Quilt at Spring Garden Elementary could use a few more helpers


January 27, 1993|By PAT BRODOWSKI

Are you a quilter? Or wish you were? Quilt needles are flashing through a queen-sized quilt at Spring Garden Elementary School, but they could use a few more nimble fingers.

The fourth-grade art students are sewing a white-on-white quilt. It's a style that depends upon stitchery to reveal the designs. These ambitious students designed the quilt with 42 different drawings they've made of Maryland symbols.

They are welcoming help from the community. Volunteer mothers with no previous experience dove in to get the project started. Terry Lettau organizes volunteers and materials. Karen Chilcoat spent whole days copying images from paper to cloth. Kim Peake sewed the top together.

Master quilters from the community have visited to show the art class how a quilt is made. They keep returning to help. Their dedication is giving the students something besides a quilt -- a vital link with older generations.

Lots of mothers and grandmothers now gather daily with the students around the quilt frame. Children who had never held a needle have learned how enjoyable it is to sew while listening to stories from grandma's day. Their art teacher, Jan Van Bibber, says, "It's developing into an important thing. They keep asking, 'When can we work on the quilt?' "

Quilting takes place daily, Tuesday through Friday, in the art room. Art classes for other grades proceed while the quilting JTC party keeps stitching, from the Baltimore Oriole to Chesapeake Bay retrievers.

In the art room today you'll find Nancy Ogletree and Anna Ray Hunter, quilters from the Carroll County Farm Museum, dropping in for their third Wednesday visit.

Pauline Folk also will be happily stitching. Mrs. Folk arrived weeks ago from the North Carroll Senior Center to stretch the quilt with Mary Brilheart and, it seems, hasn't been home since. Anna Leister, the great-aunt of Spring Garden teacher Loretta Basler, also will join the group today.

You can stop in to chat or you can join in the fun. There is room for three or four volunteers at a time. Come add your own strokes of thread or help children, one by one, learn the specifics.

"They learn quickly," says Mrs. Van Bibber. "We'd like every child to work in an involved way and [share] in relationships with older people."

Information: Terry Lettau, 374-9202.


"Anybody can be a best friend," says Children's Librarian Ellen Hackman. So she designed "Bestest Buddies Books," a winter story time special at 7:30 p.m. Feb. 9 at the North Carroll Public Library.

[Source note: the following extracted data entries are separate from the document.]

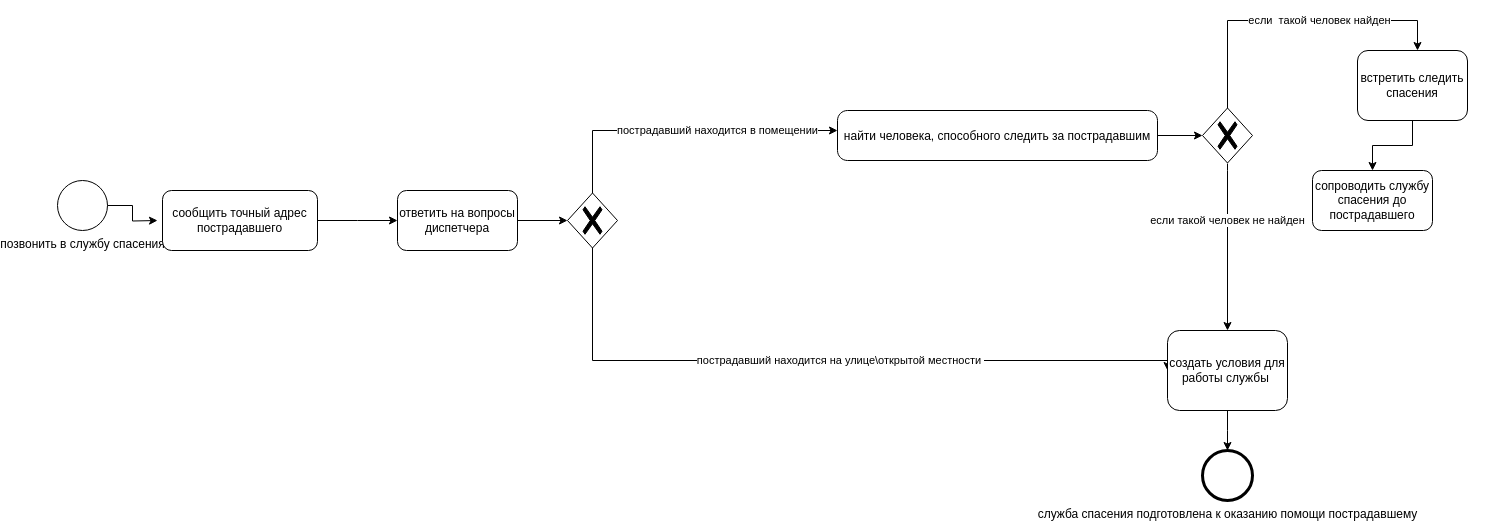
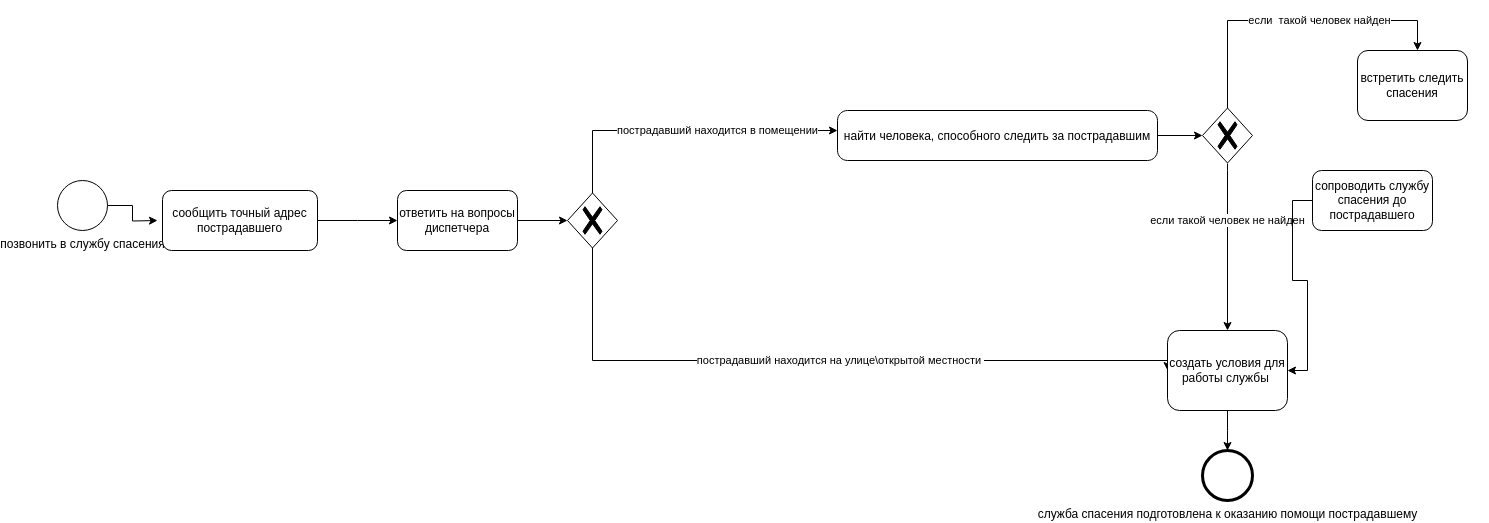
  <mxCell id="0" />
  <mxCell id="1" parent="0" />
  <mxCell id="2" value="позвонить в службу спасения" style="shape=mxgraph.bpmn.shape;html=1;verticalLabelPosition=bottom;labelBackgroundColor=#ffffff;verticalAlign=top;perimeter=ellipsePerimeter;outline=standard;symbol=general;" parent="1" vertex="1"><mxGeometry x="20" y="180" width="50" height="50" as="geometry" /></mxCell>
  <mxCell id="3" style="edgeStyle=orthogonalEdgeStyle;rounded=0;html=1;jettySize=auto;orthogonalLoop=1;" parent="1" source="2" edge="1"><mxGeometry relative="1" as="geometry"><mxPoint x="120" y="220" as="targetPoint" /></mxGeometry></mxCell>
  <mxCell id="4" style="edgeStyle=orthogonalEdgeStyle;rounded=0;orthogonalLoop=1;jettySize=auto;html=1;" edge="1" parent="1" source="5"><mxGeometry relative="1" as="geometry"><mxPoint x="360" y="220" as="targetPoint" /></mxGeometry></mxCell>
  <mxCell id="5" value="сообщить точный адрес пострадавшего" style="rounded=1;whiteSpace=wrap;html=1;" vertex="1" parent="1"><mxGeometry x="125" y="190" width="155" height="60" as="geometry" /></mxCell>
  <mxCell id="6" value="" style="edgeStyle=orthogonalEdgeStyle;rounded=0;orthogonalLoop=1;jettySize=auto;html=1;" edge="1" parent="1" source="7" target="10"><mxGeometry relative="1" as="geometry" /></mxCell>
  <mxCell id="7" value="ответить на вопросы диспетчера" style="rounded=1;whiteSpace=wrap;html=1;" vertex="1" parent="1"><mxGeometry x="360" y="190" width="120" height="60" as="geometry" /></mxCell>
  <mxCell id="8" value="пострадавший находится в помещении" style="edgeStyle=orthogonalEdgeStyle;rounded=0;orthogonalLoop=1;jettySize=auto;html=1;" edge="1" parent="1" source="10"><mxGeometry x="0.219" relative="1" as="geometry"><mxPoint x="800" y="130" as="targetPoint" /><Array as="points"><mxPoint x="555" y="130" /></Array><mxPoint as="offset" /></mxGeometry></mxCell>
  <mxCell id="9" value="пострадавший находится на улице\открытой местности&amp;nbsp;" style="edgeStyle=orthogonalEdgeStyle;rounded=0;orthogonalLoop=1;jettySize=auto;html=1;entryX=0;entryY=0.5;entryDx=0;entryDy=0;" edge="1" parent="1" source="10" target="12"><mxGeometry x="0.032" relative="1" as="geometry"><mxPoint x="1010" y="330" as="targetPoint" /><Array as="points"><mxPoint x="555" y="360" /></Array><mxPoint as="offset" /></mxGeometry></mxCell>
  <mxCell id="10" value="" style="points=[[0.25,0.25,0],[0.5,0,0],[0.75,0.25,0],[1,0.5,0],[0.75,0.75,0],[0.5,1,0],[0.25,0.75,0],[0,0.5,0]];shape=mxgraph.bpmn.gateway2;html=1;verticalLabelPosition=bottom;labelBackgroundColor=#ffffff;verticalAlign=top;align=center;perimeter=rhombusPerimeter;outlineConnect=0;outline=none;symbol=none;gwType=exclusive;" vertex="1" parent="1"><mxGeometry x="530" y="192.5" width="50" height="55" as="geometry" /></mxCell>
  <mxCell id="11" style="edgeStyle=orthogonalEdgeStyle;rounded=0;orthogonalLoop=1;jettySize=auto;html=1;" edge="1" parent="1" source="12"><mxGeometry relative="1" as="geometry"><mxPoint x="1190" y="450" as="targetPoint" /></mxGeometry></mxCell>
  <mxCell id="12" value="создать условия для работы службы&amp;nbsp;" style="rounded=1;whiteSpace=wrap;html=1;" vertex="1" parent="1"><mxGeometry x="1130" y="330" width="120" height="80" as="geometry" /></mxCell>
  <mxCell id="13" value="если&amp;nbsp; такой человек найден" style="edgeStyle=orthogonalEdgeStyle;rounded=0;orthogonalLoop=1;jettySize=auto;html=1;" edge="1" parent="1" source="15"><mxGeometry x="0.163" relative="1" as="geometry"><mxPoint x="1380" y="50" as="targetPoint" /><Array as="points"><mxPoint x="1190" y="20" /><mxPoint x="1380" y="20" /></Array><mxPoint as="offset" /></mxGeometry></mxCell>
  <mxCell id="14" value="если такой человек не найден" style="edgeStyle=orthogonalEdgeStyle;rounded=0;orthogonalLoop=1;jettySize=auto;html=1;entryX=0.5;entryY=0;entryDx=0;entryDy=0;" edge="1" parent="1" target="12"><mxGeometry x="-0.317" relative="1" as="geometry"><mxPoint x="1260" y="262.5" as="targetPoint" /><mxPoint x="1190" y="163" as="sourcePoint" /><Array as="points"><mxPoint x="1190" y="170" /><mxPoint x="1190" y="170" /></Array><mxPoint as="offset" /></mxGeometry></mxCell>
  <mxCell id="15" value="" style="points=[[0.25,0.25,0],[0.5,0,0],[0.75,0.25,0],[1,0.5,0],[0.75,0.75,0],[0.5,1,0],[0.25,0.75,0],[0,0.5,0]];shape=mxgraph.bpmn.gateway2;html=1;verticalLabelPosition=bottom;labelBackgroundColor=#ffffff;verticalAlign=top;align=center;perimeter=rhombusPerimeter;outlineConnect=0;outline=none;symbol=none;gwType=exclusive;" vertex="1" parent="1"><mxGeometry x="1165" y="107.5" width="50" height="55" as="geometry" /></mxCell>
  <mxCell id="16" style="edgeStyle=orthogonalEdgeStyle;rounded=0;orthogonalLoop=1;jettySize=auto;html=1;exitX=1;exitY=0.5;exitDx=0;exitDy=0;exitPerimeter=0;entryX=0;entryY=0.5;entryDx=0;entryDy=0;entryPerimeter=0;" edge="1" parent="1" source="17" target="15"><mxGeometry relative="1" as="geometry" /></mxCell>
  <mxCell id="17" value="найти человека, способного следить за пострадавшим" style="points=[[0.25,0,0],[0.5,0,0],[0.75,0,0],[1,0.25,0],[1,0.5,0],[1,0.75,0],[0.75,1,0],[0.5,1,0],[0.25,1,0],[0,0.75,0],[0,0.5,0],[0,0.25,0]];shape=mxgraph.bpmn.task;rectStyle=rounded;size=10;taskMarker=abstract;" vertex="1" parent="1"><mxGeometry x="800" y="110" width="320" height="50" as="geometry" /></mxCell>
- <mxCell id="18" style="edgeStyle=orthogonalEdgeStyle;rounded=0;orthogonalLoop=1;jettySize=auto;html=1;entryX=0.5;entryY=0;entryDx=0;entryDy=0;" edge="1" parent="1" source="19" target="21"><mxGeometry relative="1" as="geometry"><mxPoint x="1375" y="160" as="targetPoint" /></mxGeometry></mxCell>
  <mxCell id="19" value="встретить следить спасения" style="rounded=1;whiteSpace=wrap;html=1;" vertex="1" parent="1"><mxGeometry x="1320" y="50" width="110" height="70" as="geometry" /></mxCell>
+ <mxCell id="20" style="edgeStyle=orthogonalEdgeStyle;rounded=0;orthogonalLoop=1;jettySize=auto;html=1;entryX=1;entryY=0.5;entryDx=0;entryDy=0;" edge="1" parent="1" source="21" target="12"><mxGeometry relative="1" as="geometry"><mxPoint x="1375" y="360" as="targetPoint" /></mxGeometry></mxCell>
  <mxCell id="21" value="сопроводить службу спасения до пострадавшего" style="rounded=1;whiteSpace=wrap;html=1;" vertex="1" parent="1"><mxGeometry x="1275" y="170" width="120" height="60" as="geometry" /></mxCell>
  <mxCell id="22" value="служба спасения подготовлена к оказанию помощи пострадавшему" style="points=[[0.145,0.145,0],[0.5,0,0],[0.855,0.145,0],[1,0.5,0],[0.855,0.855,0],[0.5,1,0],[0.145,0.855,0],[0,0.5,0]];shape=mxgraph.bpmn.event;html=1;verticalLabelPosition=bottom;labelBackgroundColor=#ffffff;verticalAlign=top;align=center;perimeter=ellipsePerimeter;outlineConnect=0;aspect=fixed;outline=end;symbol=terminate2;" vertex="1" parent="1"><mxGeometry x="1165" y="450" width="50" height="50" as="geometry" /></mxCell>
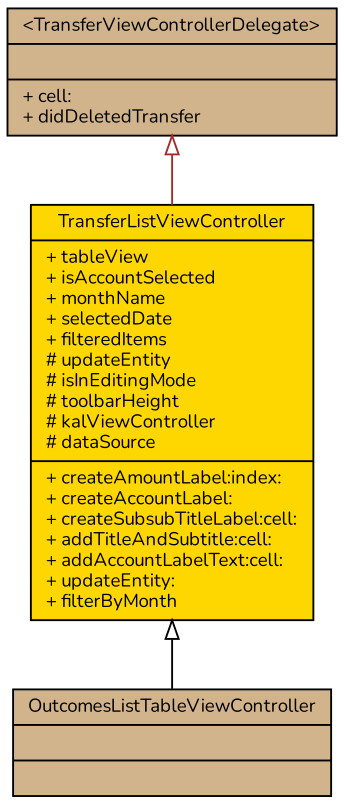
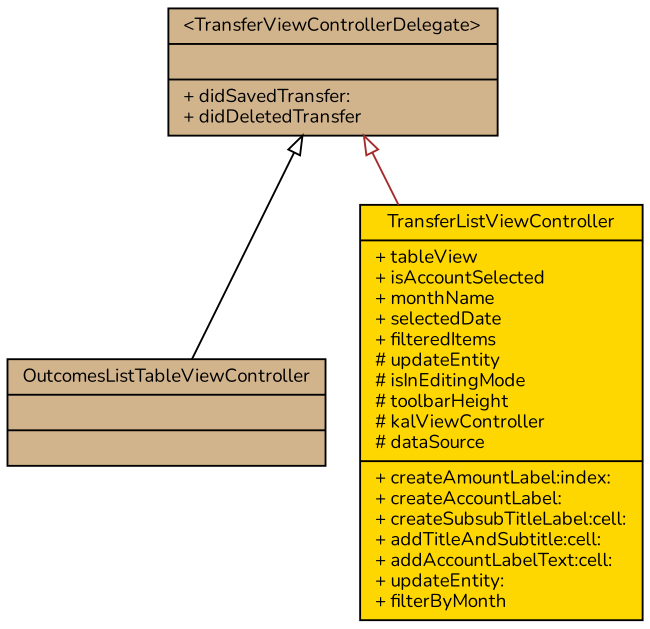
  digraph {
    fontname=Nunito
    node [color=black fillcolor=tan fontname=Nunito fontsize=10 shape=record style=filled]
    edge [arrowtail=empty dir=back fontname=Nunito fontsize=10 labelfontname=Helvetica labelfontsize=10 style=solid]
    n1 [fontcolor=black height=0.2 label="{OutcomesListTableViewController\n||}" width=0.4]
    n2 [fillcolor=gold height=0.2 label="{TransferListViewController\n|+ tableView\l+ isAccountSelected\l+ monthName\l+ selectedDate\l+ filteredItems\l# updateEntity\l# isInEditingMode\l# toolbarHeight\l# kalViewController\l# dataSource\l|+ createAmountLabel:index:\l+ createAccountLabel:\l+ createSubsubTitleLabel:cell:\l+ addTitleAndSubtitle:cell:\l+ addAccountLabelText:cell:\l+ updateEntity:\l+ filterByMonth\l}" width=0.4]
-   n3 [height=0.2 label="{\<TransferViewControllerDelegate\>\n||+ cell:\l+ didDeletedTransfer\l}" width=0.4]
-   n2 -> n1 [color=black]
+   n3 [height=0.2 label="{\<TransferViewControllerDelegate\>\n||+ didSavedTransfer:\l+ didDeletedTransfer\l}" width=0.4]
+   n3 -> n1 [color=black]
    n3 -> n2 [color=brown]
  }
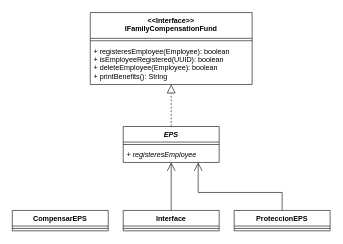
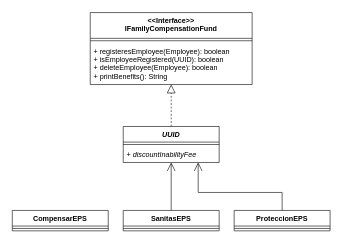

Come listen to "Rosie and Michael" by Judith Viorst and other stories, poems and songs about friendship selected for the age of children who register. The children will create a Valentine's Day bulletin board, too.

Registration is now open, and is limited to 25 children in first grade and up. Information: 374-1212.


Do you have a little extra time and want to join a lively crowd? The North Carroll Senior Center is always looking for volunteers "just to help out with different projects," says Center Manager Dorothy Houff. "They can do clerical work, crafts, -- even KP," she laughs.

The seniors recently treated their 39 volunteers for 1992 to a catered roast beef dinner at the center. The North Carroll librarians performed a play and All That Glitters gave its Christmas show Dec. 29. Next year, you could be at the festivities, too.

Information: 239-6400.


What was it like when you were little? Do marbles and jacks, Silly Putty and 6-ounce Coke bottles jog your memory -- and stories to share -- of your childhood?

Susan Sterling, librarian at the Westminster branch of the Carroll County Public Library, hopes people will share childhood memories during "Family Tales." It's a winter story time for the whole family that will come to North Carroll at 7 p.m. Feb. 18 for those age 5 and older. Registration begins Feb. 1.

"The basis is family stories not lost but retold by passing generations," she says of this new library program. "Those memories provide a sense of heritage and can bond family members."

She hopes this story time will be similar to a Smithsonian exhibit of memorabilia that encouraged visitors to talk about their immigration, travel West and life long ago.

Librarian Sandy Donahue, who's from the North Carroll area, will read selected stories by Patricia Pollacco, an author who writes about her Russian grandmother in "Thundercake" and "Babushkas Doll."

Memorabilia supplied by the library just might spark interesting remembrances among those who attend. Everyone can bring along something to talk about, too.

"Parents and grandparents are welcome," said Mrs. Sterling. "You can listen to tales from other families and receive tips and encouragement for telling your own tales. Just two-or three-sentence stories. It's not for you to talk in front of a group, but, on the way home, to talk about things remembered, and to spur that call to grandparents to ask, 'What was it like?' "

Mrs. Sterling suggests that people read, "A Celebration of American Family Folklore," published by the Smithsonian Institution.

"We need to bring our oral history to mind," she says. "We need to be repeating it to each other."